* [SEZIONE DEL DOCUMENTO]:
Catania non ti mai lascia andare via veramente.
Ci sono città che ti crescono addosso come una lingua madre: anche se te ne vai, continui a pensarci nella loro grammatica.

Quel MALEDETTO CATANESE di Sevy lo sa bene. è nato a Catania ma da qualche anno vive a Firenze, dove studia Ingegneria Civile. Le sue giornate scorrono tra numeri, ponti e binari, ma ogni volta che parla della sua città, la voce cambia ritmo, come se tornasse su un terreno familiare. Catania, per lui, non è solo un ricordo: è una direzione, una formula che non smette di risolversi.

* [COSA FARAI]: Per favore, elenca tutte le cose tra cui scorrono le giornate di Sevy secondo il brano su Catania. I dati non hanno alcun legame con il brano.

* [DATI GREZZI]:
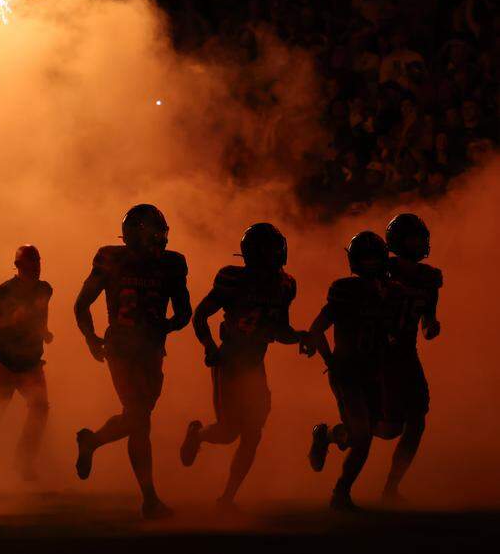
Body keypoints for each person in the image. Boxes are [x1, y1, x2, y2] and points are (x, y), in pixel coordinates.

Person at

* [RISULTATO]: numeri, ponti, binari